In the 1960s one of the founding fathers of modern biochemistry, Frank H. Westheimer, carried out a series of pioneering studies on AADase to show that it catalyses the decarboxylation of acetoacetate to acetone through the interaction of a lysine residue in the enzyme’s active site with the substrate.
On the face of it, such a lysine should be precluded from participating in the reaction because it usually carries a positive charge yet would need to be neutral. However, the sequence of amino acids in the active site showed that a second lysine lay next in line - lysine-115 and lysine-116, respectively. Westheimer hypothesised that the close proximity of a similarly charged residue caused an ’electrostatic perturbation’ in its neighbour, rendering lysine-115 neutral and thus able to take part in the reaction.
This gave rise to the key concept of a ’microenvironment’ within enzymes’ active sites - that the interior of a protein could provide conditions for a reaction that would not normally occur. Such electrostatic perturbations have subsequently been demonstrated in a number of enzymes, supporting the general theory.
However, Karen Allen at Boston University and her colleagues have now for the first time solved the crystal structure of AADase and shown that electrostatic perturbation of one lysine by another cannot be happening.
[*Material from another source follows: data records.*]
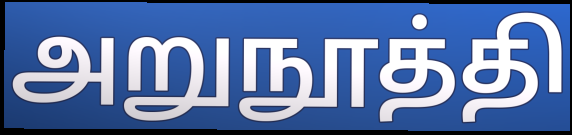
அறுநூத்தி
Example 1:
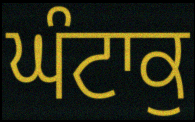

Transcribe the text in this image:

ਘੰਟਾਕੁ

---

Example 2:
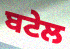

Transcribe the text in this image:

ਬਟੇਲ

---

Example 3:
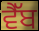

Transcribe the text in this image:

ਵੈੱਬ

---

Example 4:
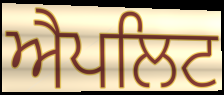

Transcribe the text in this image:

ਐਪਲਿਟ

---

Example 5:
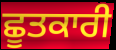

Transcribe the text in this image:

ਛੂਤਕਾਰੀ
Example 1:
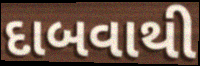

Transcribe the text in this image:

દાબવાથી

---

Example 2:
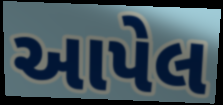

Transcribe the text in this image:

આપેલ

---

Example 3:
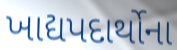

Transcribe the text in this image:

ખાદ્યપદાર્થોના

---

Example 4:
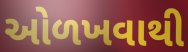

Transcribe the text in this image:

ઓળખવાથી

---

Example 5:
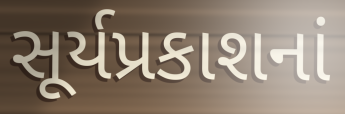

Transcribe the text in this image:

સૂર્યપ્રકાશનાં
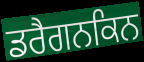
ਡਰੈਗਨਕਿਨ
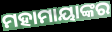
ମହାମାୟାଙ୍କର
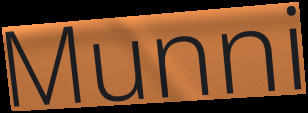
Munni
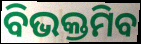
ବିଭକ୍ତମିବ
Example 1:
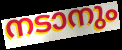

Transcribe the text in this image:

നടാനും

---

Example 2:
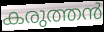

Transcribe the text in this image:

കരുത്തൻ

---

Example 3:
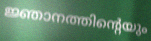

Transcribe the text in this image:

ജ്ഞാനത്തിന്റെയും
’While the two lysines are next to each other in the primary sequence of the polypeptide, because of the way they are arranged in space they are as far apart as they can possibly be - too great a distance for there to be an electrostatic influence,’ Allen explains.
What Allen’s team discovered is that the protein is folded in a way not seen before, creating a cone or funnel at the bottom of which sits the reactive lysine - another example of a microenvironment. ’Deep within this funnel it is an extremely hydrophobic environment,’ says Allen. ’In these circumstances it would be very difficult for the lysine to retain its positive charge.’ It is this so-called desolvation effect that increases the reactivity of the lysine. ’So while Westheimer’s microenvironment hypothesis was correct, the exact explanation was not,’ says Allen.
’While this finding for me was very satisfying, it was also somewhat tragic - I really wanted to prove Westheimer correct, I wanted to see the two lysines dancing together in the active site.’
Enzymologists say that the result is interesting. David Leys at the University of Manchester in the UK says it is ’a nice study bringing crystallography together with standard enzymology, providing true mechanistic insights and explaining things which have been observed since the 1960s.’ Adrian Mulholland at the University of Bristol in the UK notes that ’the question of why the enzymes have evolved to use lysine specifically is an interesting one, and the structure will help address this.’